How many documents can be searched per node per second with this solution? Assuming a node with 500 Mb/sec read speed (either from an SSD or multiple spinning disks), and 1k average compressed document size, the disk can search max 500Mb/sec / 1k/doc = 500,000 docs/sec. If each user store 1000 documents each on average this gives a max throughput per node of 500 queries/second. This is not an exact computation since we disregard time used to seek and write, and inefficiency from reading non-compacted data on one hand, and assume an overly pessimistic zero effect from caching on the other, but it is a good indication that our solution is cost effective.

What about latency? From the calculation above we see that the latency from finding the matching documents will be 2 ms on average. However, we usually care more about the 99% latency (or similar). This will be driven by large users which needs to be split among multiple nodes streaming in parallel. The max data size per node is then a tradeoff between latency for such users and the overall cost of executing their queries (less nodes per query is cheaper). For example, we can choose to store max 50.000 documents per user per node such that we get a max latency of 100 ms per query. Lastly, the total number of nodes decides the max parallelism and hence latency for the very largest users. For example, with 20 nodes in total a cluster we can support 20 * 50k = 1 million documents for a single user with 100 ms latency.

All right — with this we have our cost-effective solution to implement the next Gmail: Store just the raw data of users, in a log-level store. Locate the data of each user on a single node in the system for locality (or, really 2–3 nodes for redundancy), but split over multiple nodes for users that grow large. Implement a fully functional search and relevance engine on top of the raw data store, which distributes queries to the right set of nodes for each user and merges the results. This will be cheap and efficient, but it sounds like a lot of work! It sure would be nice if somebody already did all of it, ran it at large scale for years and then released it as open source.

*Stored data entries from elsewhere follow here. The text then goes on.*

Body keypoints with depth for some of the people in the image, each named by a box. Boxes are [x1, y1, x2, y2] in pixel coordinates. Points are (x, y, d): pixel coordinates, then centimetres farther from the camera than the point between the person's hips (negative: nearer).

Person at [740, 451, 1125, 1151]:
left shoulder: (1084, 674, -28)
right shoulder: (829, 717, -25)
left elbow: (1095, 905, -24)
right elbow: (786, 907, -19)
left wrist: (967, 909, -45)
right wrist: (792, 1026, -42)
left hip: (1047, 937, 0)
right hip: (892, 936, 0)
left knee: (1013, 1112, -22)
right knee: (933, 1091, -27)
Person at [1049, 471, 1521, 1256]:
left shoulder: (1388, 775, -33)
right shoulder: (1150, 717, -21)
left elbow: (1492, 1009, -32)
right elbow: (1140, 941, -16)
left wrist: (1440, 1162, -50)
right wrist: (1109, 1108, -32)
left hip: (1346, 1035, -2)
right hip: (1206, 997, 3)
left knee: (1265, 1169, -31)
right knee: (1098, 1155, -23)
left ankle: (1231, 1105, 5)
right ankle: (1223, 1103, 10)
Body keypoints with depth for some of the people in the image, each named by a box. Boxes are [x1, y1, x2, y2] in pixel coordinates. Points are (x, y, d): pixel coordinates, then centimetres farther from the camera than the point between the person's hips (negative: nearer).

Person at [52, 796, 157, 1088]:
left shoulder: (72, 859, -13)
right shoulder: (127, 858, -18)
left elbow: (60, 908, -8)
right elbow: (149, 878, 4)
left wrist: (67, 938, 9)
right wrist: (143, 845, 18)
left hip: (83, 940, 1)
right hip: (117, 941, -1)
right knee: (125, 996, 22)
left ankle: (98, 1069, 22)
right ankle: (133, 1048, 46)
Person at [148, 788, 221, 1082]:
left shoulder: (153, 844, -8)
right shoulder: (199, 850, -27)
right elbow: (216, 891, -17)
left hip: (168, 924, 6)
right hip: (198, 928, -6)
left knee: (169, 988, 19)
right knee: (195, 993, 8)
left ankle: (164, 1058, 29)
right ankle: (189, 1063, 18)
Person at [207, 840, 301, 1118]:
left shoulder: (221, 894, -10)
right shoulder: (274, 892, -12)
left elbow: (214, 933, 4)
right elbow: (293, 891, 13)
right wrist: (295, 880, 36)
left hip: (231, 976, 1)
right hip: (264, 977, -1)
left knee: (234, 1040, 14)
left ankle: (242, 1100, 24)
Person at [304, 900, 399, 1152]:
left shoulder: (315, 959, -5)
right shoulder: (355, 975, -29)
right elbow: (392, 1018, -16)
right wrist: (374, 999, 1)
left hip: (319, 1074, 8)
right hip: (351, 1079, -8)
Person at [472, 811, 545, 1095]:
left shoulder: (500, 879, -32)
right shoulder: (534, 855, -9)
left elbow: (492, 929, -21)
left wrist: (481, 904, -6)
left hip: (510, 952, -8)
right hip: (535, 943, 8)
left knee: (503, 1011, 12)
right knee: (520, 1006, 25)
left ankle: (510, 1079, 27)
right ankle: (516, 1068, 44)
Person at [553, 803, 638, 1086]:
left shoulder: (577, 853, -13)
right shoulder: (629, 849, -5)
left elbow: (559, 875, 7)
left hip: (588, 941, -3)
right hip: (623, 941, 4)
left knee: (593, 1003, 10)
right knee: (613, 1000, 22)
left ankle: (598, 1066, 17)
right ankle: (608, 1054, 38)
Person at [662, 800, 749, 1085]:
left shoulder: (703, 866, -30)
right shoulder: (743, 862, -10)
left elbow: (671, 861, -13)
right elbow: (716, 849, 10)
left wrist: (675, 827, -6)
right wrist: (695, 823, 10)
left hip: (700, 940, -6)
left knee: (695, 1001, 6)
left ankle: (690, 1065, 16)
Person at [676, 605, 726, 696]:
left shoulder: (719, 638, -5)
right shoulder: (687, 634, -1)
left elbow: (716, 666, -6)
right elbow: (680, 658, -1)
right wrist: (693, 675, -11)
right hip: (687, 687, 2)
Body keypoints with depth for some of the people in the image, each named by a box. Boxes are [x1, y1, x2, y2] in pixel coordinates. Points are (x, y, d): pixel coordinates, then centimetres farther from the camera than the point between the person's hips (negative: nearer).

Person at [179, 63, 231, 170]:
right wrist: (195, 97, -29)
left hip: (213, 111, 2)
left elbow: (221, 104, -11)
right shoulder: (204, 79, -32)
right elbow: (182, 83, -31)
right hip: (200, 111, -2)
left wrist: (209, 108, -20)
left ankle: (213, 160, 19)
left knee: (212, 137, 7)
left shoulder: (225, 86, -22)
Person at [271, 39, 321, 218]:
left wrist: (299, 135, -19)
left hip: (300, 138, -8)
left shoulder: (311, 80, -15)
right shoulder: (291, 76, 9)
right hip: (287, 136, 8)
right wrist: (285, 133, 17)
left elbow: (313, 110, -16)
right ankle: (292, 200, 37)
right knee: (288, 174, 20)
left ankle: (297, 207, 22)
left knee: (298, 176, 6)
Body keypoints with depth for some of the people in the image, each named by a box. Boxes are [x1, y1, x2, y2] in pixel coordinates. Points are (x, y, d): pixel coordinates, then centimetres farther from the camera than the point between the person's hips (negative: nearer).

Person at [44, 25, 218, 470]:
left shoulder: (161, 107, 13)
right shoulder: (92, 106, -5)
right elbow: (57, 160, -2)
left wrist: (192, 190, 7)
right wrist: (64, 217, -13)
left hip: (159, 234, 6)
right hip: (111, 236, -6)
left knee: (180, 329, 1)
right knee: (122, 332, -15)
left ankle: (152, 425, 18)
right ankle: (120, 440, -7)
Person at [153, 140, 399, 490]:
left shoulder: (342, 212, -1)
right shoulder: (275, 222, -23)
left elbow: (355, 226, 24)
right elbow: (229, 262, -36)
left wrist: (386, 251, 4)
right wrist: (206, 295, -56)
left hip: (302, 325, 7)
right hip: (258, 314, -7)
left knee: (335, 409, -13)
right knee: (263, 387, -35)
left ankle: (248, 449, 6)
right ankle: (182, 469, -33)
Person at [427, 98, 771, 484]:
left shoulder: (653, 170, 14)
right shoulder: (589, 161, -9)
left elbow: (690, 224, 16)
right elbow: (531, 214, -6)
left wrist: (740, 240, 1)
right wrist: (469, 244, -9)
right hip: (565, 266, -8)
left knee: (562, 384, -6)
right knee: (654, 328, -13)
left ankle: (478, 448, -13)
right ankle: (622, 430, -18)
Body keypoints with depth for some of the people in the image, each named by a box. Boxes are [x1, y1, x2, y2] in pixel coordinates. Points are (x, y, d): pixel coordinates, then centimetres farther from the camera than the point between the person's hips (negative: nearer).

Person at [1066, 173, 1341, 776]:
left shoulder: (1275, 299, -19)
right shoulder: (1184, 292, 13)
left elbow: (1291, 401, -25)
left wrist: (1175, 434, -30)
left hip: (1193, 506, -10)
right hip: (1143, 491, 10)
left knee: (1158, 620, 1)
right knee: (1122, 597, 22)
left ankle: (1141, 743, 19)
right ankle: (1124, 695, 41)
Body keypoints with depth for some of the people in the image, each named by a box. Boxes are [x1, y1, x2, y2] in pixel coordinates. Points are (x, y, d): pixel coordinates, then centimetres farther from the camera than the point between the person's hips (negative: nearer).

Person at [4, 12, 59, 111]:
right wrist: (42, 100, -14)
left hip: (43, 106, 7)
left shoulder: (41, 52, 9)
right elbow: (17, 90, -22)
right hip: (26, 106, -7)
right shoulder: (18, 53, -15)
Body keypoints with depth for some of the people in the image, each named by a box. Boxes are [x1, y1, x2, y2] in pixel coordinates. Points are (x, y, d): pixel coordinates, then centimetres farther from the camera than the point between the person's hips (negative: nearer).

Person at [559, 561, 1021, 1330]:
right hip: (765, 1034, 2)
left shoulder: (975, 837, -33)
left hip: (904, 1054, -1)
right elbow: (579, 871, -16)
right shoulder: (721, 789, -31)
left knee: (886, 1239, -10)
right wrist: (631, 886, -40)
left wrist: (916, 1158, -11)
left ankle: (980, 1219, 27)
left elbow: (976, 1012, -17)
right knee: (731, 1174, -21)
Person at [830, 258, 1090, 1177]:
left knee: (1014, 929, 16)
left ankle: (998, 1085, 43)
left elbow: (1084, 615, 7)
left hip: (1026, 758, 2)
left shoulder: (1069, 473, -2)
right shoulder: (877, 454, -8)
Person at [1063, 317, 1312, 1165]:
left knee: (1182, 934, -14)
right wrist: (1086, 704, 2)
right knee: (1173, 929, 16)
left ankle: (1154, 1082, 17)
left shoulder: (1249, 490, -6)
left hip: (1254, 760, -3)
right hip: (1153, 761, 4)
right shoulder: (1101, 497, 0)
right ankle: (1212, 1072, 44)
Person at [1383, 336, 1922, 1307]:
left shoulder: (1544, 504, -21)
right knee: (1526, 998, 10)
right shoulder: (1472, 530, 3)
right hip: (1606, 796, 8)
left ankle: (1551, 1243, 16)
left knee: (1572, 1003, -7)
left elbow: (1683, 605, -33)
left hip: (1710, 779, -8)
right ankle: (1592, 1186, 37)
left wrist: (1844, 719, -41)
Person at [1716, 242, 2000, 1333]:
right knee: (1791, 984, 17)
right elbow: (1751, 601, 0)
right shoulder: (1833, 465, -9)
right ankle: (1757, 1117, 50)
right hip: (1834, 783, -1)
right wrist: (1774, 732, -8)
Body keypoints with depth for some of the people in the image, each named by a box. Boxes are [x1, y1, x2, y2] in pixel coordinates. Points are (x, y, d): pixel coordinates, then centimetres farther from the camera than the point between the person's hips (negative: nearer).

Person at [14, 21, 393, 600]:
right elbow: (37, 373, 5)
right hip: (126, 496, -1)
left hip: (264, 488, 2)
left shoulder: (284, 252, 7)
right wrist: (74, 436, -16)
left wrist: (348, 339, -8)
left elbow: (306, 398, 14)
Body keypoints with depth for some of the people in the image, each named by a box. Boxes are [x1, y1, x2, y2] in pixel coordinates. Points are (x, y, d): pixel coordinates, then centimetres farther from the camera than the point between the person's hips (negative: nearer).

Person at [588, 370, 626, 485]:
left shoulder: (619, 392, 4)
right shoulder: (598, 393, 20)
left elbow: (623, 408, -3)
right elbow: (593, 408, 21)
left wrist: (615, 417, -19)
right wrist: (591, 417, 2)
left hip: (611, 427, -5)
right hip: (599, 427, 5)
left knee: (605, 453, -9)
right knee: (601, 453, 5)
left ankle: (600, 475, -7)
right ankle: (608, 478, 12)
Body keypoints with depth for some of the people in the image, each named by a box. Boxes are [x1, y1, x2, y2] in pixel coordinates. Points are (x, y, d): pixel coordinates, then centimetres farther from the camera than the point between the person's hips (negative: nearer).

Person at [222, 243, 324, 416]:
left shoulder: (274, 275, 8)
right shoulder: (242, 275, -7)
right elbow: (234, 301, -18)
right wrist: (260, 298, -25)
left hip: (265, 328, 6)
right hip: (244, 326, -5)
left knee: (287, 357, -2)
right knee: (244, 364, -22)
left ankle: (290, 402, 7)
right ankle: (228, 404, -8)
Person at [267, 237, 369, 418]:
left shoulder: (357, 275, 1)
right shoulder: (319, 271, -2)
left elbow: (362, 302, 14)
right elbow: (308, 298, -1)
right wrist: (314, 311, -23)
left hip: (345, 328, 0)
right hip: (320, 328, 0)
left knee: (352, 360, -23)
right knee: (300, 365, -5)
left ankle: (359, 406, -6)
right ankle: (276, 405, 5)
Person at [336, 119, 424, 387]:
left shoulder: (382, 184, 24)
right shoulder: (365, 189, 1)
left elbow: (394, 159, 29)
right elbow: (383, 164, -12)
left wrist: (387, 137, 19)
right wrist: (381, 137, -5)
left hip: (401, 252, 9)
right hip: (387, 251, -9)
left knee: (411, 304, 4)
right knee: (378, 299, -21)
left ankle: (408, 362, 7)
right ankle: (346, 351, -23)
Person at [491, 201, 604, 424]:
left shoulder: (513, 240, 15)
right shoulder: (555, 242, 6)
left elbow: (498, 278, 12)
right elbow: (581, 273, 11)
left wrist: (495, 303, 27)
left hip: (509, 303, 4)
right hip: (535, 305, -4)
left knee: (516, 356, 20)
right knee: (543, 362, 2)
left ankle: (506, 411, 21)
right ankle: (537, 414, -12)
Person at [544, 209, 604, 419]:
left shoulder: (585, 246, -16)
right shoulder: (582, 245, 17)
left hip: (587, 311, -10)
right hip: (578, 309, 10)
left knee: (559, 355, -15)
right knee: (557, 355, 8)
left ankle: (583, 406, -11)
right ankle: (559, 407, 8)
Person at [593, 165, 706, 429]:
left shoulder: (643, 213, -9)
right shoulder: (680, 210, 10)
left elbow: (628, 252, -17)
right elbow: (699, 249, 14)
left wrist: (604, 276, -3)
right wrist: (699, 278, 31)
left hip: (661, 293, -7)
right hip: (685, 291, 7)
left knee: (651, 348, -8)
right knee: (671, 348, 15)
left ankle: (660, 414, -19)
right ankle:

Well, as luck would have it we already did this in Vespa. In addition to the standard indexing mode, Vespa includes a streaming mode for documents which provides this solution, implemented by layering the full search engine functionality over the raw data store built into Vespa. When this solution is compared to indexed search in Vespa or more complicated sharding solutions in Elastic Search for personal search applications, we typically see about an order of magnitude reduction in cost of achieving a system which can sustain the query and update rates needed by the application with stable latencies over long time periods. It has been used to implement various applications such as storing and searching massive amounts of mails, personal typeahead suggestions, personal image collections, and private forum group content.

Using streaming search on Vespa

The steps to using streaming search on Vespa are:

  • Set streaming mode for the document type(s) in question in services.xml.
  • Write documents with a group name (e.g a user id) in their id, by setting g=[groupid] in the third part of the document id, as in e.g id:mynamespace:mydocumenttype:g=user123:doc123
  • Pass the group id in queries by setting the query property streaming.groupname in queries.

That’s it! With those steps you have created a scalable, battle-proven personal search solution which is an order of magnitude cheaper than any alternative out there, with full support for structured and text search, advanced relevance including natural language and machine-learned models, and powerful grouping and aggregation for features like faceting. For more details see the documentation on streaming search. Have fun with it, and as usual let us know what you are building!